I have this question: we have a predictor (one of many) with some range of values, let them be 10 pcs.

divide the predictor into these ranges X1,X2....X10

let's calculate the importance of each range in the predictor by some means it is not important now how

let's get a table of importance(let me remind you that it is all one predictor divided into sub-predictors)

Х1 = 0,5%

Х2 = 0,01%

Х3 = 0,003%

Х4 = 0,0033%

Х5 = 0,0013%

Х6 = 0,0039%

Х7 = 0,0030%

Х8 = - 0,0000%

Х9 = - 0,0001%

Х10 = - 0,00002%

we see that only one range "X1" really has a strong influence, the influence of the rest is either negative or half a step from negative and it is very doubtful that on the new data these ranges X2....X7 will show themselves for the better...

Question :

what is better? to leave the whole positive range X1...X7 or to leave only the range in which there is no doubt, that is only X1

And once again I remind it is only a selection on one predictor, and if so to clear 200 predictors? on which data will the algorithm better recognize the new data or not?

Who thinks about it ?

 
mytarmailS:

To continue the topic about selection

I have this question: we have a predictor (one of many) with some range of values, let them be 10 pcs.

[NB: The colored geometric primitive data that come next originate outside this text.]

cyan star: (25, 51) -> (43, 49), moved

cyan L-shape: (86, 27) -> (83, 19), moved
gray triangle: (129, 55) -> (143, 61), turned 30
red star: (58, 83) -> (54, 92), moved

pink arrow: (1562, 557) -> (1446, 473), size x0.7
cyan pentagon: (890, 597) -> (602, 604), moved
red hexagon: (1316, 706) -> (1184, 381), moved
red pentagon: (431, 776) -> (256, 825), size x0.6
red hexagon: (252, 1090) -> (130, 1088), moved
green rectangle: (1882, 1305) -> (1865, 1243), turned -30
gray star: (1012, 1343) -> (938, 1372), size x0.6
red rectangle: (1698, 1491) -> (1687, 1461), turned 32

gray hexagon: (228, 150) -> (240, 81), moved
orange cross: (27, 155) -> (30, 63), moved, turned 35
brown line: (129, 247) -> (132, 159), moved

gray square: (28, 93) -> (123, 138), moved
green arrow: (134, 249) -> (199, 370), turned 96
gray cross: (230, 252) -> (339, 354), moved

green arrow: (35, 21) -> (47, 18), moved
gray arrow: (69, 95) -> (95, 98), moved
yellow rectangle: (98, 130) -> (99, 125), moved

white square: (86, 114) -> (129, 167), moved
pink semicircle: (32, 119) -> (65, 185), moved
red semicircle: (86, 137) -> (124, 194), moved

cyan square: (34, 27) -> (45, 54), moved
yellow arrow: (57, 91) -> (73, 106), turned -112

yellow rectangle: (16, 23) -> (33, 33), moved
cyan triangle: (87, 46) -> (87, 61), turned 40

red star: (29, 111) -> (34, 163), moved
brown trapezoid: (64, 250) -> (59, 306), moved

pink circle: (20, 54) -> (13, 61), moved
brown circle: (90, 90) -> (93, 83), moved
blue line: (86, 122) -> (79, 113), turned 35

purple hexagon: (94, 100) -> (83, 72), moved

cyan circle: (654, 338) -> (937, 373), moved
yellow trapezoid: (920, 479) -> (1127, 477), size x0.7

divide the predictor into these ranges X1,X2....X10

let's calculate the importance of each range in the predictor by some means it is not important now how

let's get a table of importance(let me remind you that it is all one predictor divided into sub-predictors)

Х1 = 0,5%

Х2 = 0,01%

Х3 = 0,003%

Х4 = 0,0033%

Х5 = 0,0013%

Х6 = 0,0039%

Х7 = 0,0030%

Х8 = - 0,0000%

Х9 = - 0,0001%

Х10 = - 0,00002%

we see that only one range "X1" really has a strong influence, the influence of the rest is either negative or half a step from negative and it is very doubtful that on the new data these ranges X2....X7 will show themselves for the better...

Question :

what is better? to leave the whole positive range X1...X7 or to leave only the range in which there is no doubt, that is only X1

And once again I remind it is only a selection on one predictor, and if so to clear 200 predictors? on which data will the algorithm better recognize the new data or not?

Who thinks about it ?

A You can try it. Sometimes removing the tails of distributions and sometimes it helps.